Si vous dîtes d'un Algérien qu'il est Algérois, Constantinois, ou Oranais vous n'aurez e1ncore indiqué que son origine et l'on vous demandera de préciser sa situation sociale, son, appartenance ethnique ou religieuse. Au contraire quelqu'un que l'on dit Bônois est du COUP tout entier défini. Par exemple, il serait absurde de parler d'un Corse bônois ou d'un " pataouète " bônois ou d"un... mais n'insistons pas : un Bônois, cela dit tout. Le Bônois, est conscient de sa valeur : il sait qu'ayant un caractère plus accusé que les autres Algériens, il se place à la pointe de l'évolution, du progrès, si tant est que le progrès puisse mener à la diversification. Mais comme il est modeste, il n'exige pas que l'on change désormais en Bônie le nom de l'Algérie. Le Bônois est fier de sa ville : il n'entend pas la comparer à celles qui lui sont numériquement ou économiquement plus importantes, car il sait qu'elles sont moins belles ; et surtout il lui suffit de posséder un cimetière dont toute l'Afrique du Nord assure qu'il donne envie de mourir. Enfin le Bônois a déjà son poète Edmond, Brua. qui écrit des fables " en bônois ".
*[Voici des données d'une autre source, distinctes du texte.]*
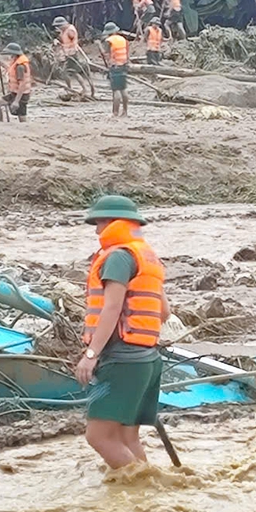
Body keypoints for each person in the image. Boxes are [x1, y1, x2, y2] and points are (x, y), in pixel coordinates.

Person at [74, 195, 169, 472]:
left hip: (123, 360)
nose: (96, 230)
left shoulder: (117, 257)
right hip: (147, 360)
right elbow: (164, 311)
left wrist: (91, 355)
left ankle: (143, 490)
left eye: (100, 222)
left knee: (99, 436)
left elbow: (112, 308)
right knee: (127, 437)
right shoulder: (145, 256)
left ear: (116, 222)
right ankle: (152, 494)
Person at [55, 16, 95, 100]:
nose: (58, 28)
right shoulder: (65, 30)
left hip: (72, 54)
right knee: (73, 72)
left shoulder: (70, 30)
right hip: (68, 54)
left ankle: (72, 88)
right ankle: (79, 88)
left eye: (59, 26)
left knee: (68, 72)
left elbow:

Cette heureuse contrée doit à sa fertilité et à la sûreté de son mouillage d'avoir attiré (on le suppose tout au moins) les Crétois du troisième millénaire avant notre ère. Bien avant même, toutes sortes de peuplades du paléolithique et du néolithique ont habité la région et y ont laissé leurs traces. Sous les Romains, qui là comme ailleurs succédèrent aux Phéniciens, Hippo Regius fait une brillante entrée dans la littérature universelle, car on lui donne pour premier gouverneur l'historien Salluste. Bône est riche à cette époque et construit solidement ; à preuve l'Empire ses citernes, qui sont toujours utilisées. Au Vème siècle, alors que l'Empire romain s'est effondré, Hippone brille encore d'un vif éclat grâce à son évêque, l'africain saint Augustin, né à Thagaste (l'actuel Souk-Ahras), élevé à Madaure. " Pendant les années qui ont suivi la prise et le sac de Rome, la ville de saint Augustin est comme le centre de la chrétienté, " (Louis Leschi). Au VIIème siècle les Arabes occupent Hippone, et l'ayant trouvée sans doute déjà croulante, ils fondent à deux kilomètres de là une autre ville, Bona el Hadida, de la Nouvelle Hippone, germe de la Bône Actuelle.

Se fiant à une affirmation ancienne mais erronée, les archéologues ont longtemps cru qu'il n'y avait rien à découvrir sur l'emplacement d'Hippone. Cependant les fouilles, dont on peut dire qu'elles ont à peine donné des résultats appréciables : on a dégagé des villas luxueuses, ornées de mosaïques d'une exceptionnelle richesse de ton ; plus loin de très grands thermes, enfin un théâtre.


La basilique St-Augustin entourée de la cueillette du tabac et au-dessous le port
font que cette fresque illustre Bône.

De la ville moderne il n'y a rien à dire, sinon qu'elle est très plaisante, et spontanément : aérée, toute voisine du port, ouverte par de larges avenues dont l'une au moins, le cours Jérôme Bertagna, est célèbre au loin, inséparable de la réputation de Bône.

Puis il y a la verdure autour de la ville et les promenades dans les environs. Pour aller au cap de Garde, d'où la vue est très belle, la route longe la mer et les noms qu'on rencontre sont bien poétiques : plage du lever de l'aurore, baie des Caroubiers, baie des Corailleurs, crique Beau-Rivage. Le massif montagneux de I'Edough, aux portes mêmes de Bône, vêtu de chênes-lièges et de chênes zéens, propose la fraîcheur de ses sous-bois. A 900 mètres d'altitude et dans un site admirable, Bugeaud est tout l'été l'Alpe des Bônois.